There is also this feat, where TIE fighters colliding against the overcharged clashing deflector shields of a CR90 corvette and Braha'tok-class gunship are outright atomised:

The Thunderstrike and Apailana's Promise flew in such tight proximity that their shields bumped and clashed, coruscating through the visible spectrum and releasing enough energy to atomize any TIE fighter that passed through their field. Any squadron that attempted to weave between the rebel vessels was destroyed as surely as if it had been crushed between their hulls.

I guess Alexander Freed loves atomising feats XD
 
I've got the book on computer. I can find it pretty quickly.
 
Here's the quotes

The acrid scent in the air was almost painful. Roach asked Namir about it, and he shrugged. "Blaster bolts rip up the atmosphere," he said. "Every time you fire, something gets vaporized. Every planet stinks a little different."

The few Twilight Company scouts and snipers who prowled about the peak's upper reaches rapidly withdrew to the innermost perimeter or were disintegrated by the lasers' atomizing spite. Namir felt a wave of heat billow across his face and tried to shield himself with one arm. Even through his breath mask's filter, the burning air smelled like sulfur and ozone. The emerald rain closed in on the troops, accompanied by the glowing spheres of guided proton bombs encircling the processing facility. How close could the enemy strike without destroying the compound? Namir wondered. How precise were a Star Destroyer's targeting systems?

They're in position!" Hober yelled into Namir's ear. He could barely hear the quartermaster over laserfire and shattering rock. Namir saw a squad of soldiers nearby begin to back away from the crest, glancing toward the facility entrance. "Hold the line!" Namir called. If he'd judged wrong—if the Star Destroyer's gunners could vaporize the troops without touching the facility—he would die with the rest of Twilight, and the battle would be over in an eyeblink. But a moment later, the laserfire stopped. Namir raised his gaze to the gray sky and laughed, the scorched air burning his nostrils. The dark wedge of the Star Destroyer was beneath the cloud layer now, larger than Sullust's dim and distant sun and close enough to display the lines of its metal underbelly. Red and green lightning flashed around it, but the weapons fire wasn't targeting the ground anymore. Instead, the Star Destroyer was lashing at three new shadows descending through the clouds: one a sliver and two mere specks.
 
It's shit like this that makes me say: Star Wars directed energy weapon yields are vastly greater than what their blast/explosion sizes would indicate. Hell, it applies to their bombs/warheads as well.
 
I calced that feat of General Grievous vaporizing the temple, by the way. Using explosion size gets a result of only 10 tons of TNT, whereas the actual temple's destruction is 4.4 to 2800 times greater.
 
Not bad.

But the missile feat results are hilarious, because that gunship's laser cannons have a Low 7-C feat.

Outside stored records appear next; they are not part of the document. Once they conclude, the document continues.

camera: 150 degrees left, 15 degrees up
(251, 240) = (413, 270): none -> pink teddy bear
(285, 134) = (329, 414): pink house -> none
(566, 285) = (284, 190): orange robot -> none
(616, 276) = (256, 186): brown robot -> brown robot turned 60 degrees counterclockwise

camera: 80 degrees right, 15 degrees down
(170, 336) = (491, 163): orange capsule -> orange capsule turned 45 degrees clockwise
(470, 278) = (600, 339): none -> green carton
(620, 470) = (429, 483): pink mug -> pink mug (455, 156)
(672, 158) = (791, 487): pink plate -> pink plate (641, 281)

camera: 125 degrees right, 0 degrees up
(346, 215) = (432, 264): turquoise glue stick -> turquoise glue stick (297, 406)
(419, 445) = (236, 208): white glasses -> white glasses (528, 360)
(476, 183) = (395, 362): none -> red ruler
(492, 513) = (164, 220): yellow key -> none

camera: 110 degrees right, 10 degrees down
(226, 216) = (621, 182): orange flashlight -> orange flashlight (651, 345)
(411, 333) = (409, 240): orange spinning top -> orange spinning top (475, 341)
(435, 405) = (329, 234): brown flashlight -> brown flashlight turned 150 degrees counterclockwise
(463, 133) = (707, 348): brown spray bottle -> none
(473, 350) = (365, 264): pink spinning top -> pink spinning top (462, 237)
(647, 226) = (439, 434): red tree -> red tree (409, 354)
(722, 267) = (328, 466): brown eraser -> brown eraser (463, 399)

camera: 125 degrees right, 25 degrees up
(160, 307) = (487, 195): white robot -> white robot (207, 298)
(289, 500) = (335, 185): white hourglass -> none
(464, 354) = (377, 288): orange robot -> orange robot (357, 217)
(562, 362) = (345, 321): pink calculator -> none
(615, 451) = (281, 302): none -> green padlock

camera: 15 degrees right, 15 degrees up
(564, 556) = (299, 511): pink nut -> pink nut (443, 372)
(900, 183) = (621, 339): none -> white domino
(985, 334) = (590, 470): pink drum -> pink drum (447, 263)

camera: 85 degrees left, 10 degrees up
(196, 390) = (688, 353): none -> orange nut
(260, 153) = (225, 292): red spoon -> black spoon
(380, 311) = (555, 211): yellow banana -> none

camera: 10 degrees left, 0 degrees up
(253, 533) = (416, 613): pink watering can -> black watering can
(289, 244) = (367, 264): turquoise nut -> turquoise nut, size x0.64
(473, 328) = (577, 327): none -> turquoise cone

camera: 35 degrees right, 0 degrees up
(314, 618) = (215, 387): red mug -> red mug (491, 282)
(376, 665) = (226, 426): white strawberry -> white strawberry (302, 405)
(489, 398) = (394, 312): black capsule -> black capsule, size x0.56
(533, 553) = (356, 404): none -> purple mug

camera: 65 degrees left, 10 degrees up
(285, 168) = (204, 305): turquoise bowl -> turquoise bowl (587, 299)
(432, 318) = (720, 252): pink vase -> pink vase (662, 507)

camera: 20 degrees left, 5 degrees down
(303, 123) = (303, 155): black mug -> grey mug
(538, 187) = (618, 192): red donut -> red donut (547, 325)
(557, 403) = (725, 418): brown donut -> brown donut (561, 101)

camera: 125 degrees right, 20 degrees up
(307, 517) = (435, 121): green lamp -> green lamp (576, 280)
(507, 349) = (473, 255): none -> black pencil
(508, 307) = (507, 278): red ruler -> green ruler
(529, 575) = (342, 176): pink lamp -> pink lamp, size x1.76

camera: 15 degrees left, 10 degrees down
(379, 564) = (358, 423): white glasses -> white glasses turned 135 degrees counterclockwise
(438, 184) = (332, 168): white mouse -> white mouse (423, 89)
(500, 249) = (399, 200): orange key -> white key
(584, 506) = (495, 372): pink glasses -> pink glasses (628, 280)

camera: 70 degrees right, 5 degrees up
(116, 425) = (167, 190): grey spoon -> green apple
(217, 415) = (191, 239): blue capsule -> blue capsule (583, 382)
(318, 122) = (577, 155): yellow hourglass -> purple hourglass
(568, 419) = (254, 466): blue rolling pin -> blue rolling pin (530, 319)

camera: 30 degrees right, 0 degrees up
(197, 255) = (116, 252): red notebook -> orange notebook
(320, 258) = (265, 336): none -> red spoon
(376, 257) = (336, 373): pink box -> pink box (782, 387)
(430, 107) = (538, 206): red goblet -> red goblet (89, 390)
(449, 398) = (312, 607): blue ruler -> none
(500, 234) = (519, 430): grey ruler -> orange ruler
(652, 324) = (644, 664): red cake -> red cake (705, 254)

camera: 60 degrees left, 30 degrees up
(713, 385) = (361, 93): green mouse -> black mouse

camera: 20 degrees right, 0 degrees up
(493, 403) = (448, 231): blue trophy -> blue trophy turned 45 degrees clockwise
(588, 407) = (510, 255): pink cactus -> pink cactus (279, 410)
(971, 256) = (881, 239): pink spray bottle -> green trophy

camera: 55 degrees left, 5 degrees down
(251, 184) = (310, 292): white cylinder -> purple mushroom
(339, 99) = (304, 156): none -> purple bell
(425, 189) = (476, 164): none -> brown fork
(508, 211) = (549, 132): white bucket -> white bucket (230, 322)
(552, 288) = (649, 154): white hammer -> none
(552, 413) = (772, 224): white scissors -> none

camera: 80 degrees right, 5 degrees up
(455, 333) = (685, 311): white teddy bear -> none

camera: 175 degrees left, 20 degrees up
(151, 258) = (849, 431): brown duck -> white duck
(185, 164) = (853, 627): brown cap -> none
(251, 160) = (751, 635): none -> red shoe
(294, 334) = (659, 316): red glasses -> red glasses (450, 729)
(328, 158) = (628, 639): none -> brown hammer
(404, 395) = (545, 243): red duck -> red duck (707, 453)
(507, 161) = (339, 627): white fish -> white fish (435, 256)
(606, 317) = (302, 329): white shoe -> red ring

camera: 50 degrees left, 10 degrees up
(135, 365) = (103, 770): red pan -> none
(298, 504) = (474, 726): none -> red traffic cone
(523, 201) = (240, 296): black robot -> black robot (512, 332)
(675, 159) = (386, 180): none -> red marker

I guess one possible explanation is that those missiles are using warheads similar to those of proton torpedoes and concussion missiles, which unleash super-heated plasma payloads that can vaporise. So the yield is far greater than what that explosion would indicate.

I also recall a statement from a couple of reference books (such as the AOTC ICS) that warheads in Star Wars have "blast focus" tech that can focus warhead blasts into a narrow few-degree blast cone.
 
I believe they rebuilt the comm tower later, so it would make sense if they decreased the yield as to not obliterate the entire installation. They only wanted to take it out of the Rebel's grasp.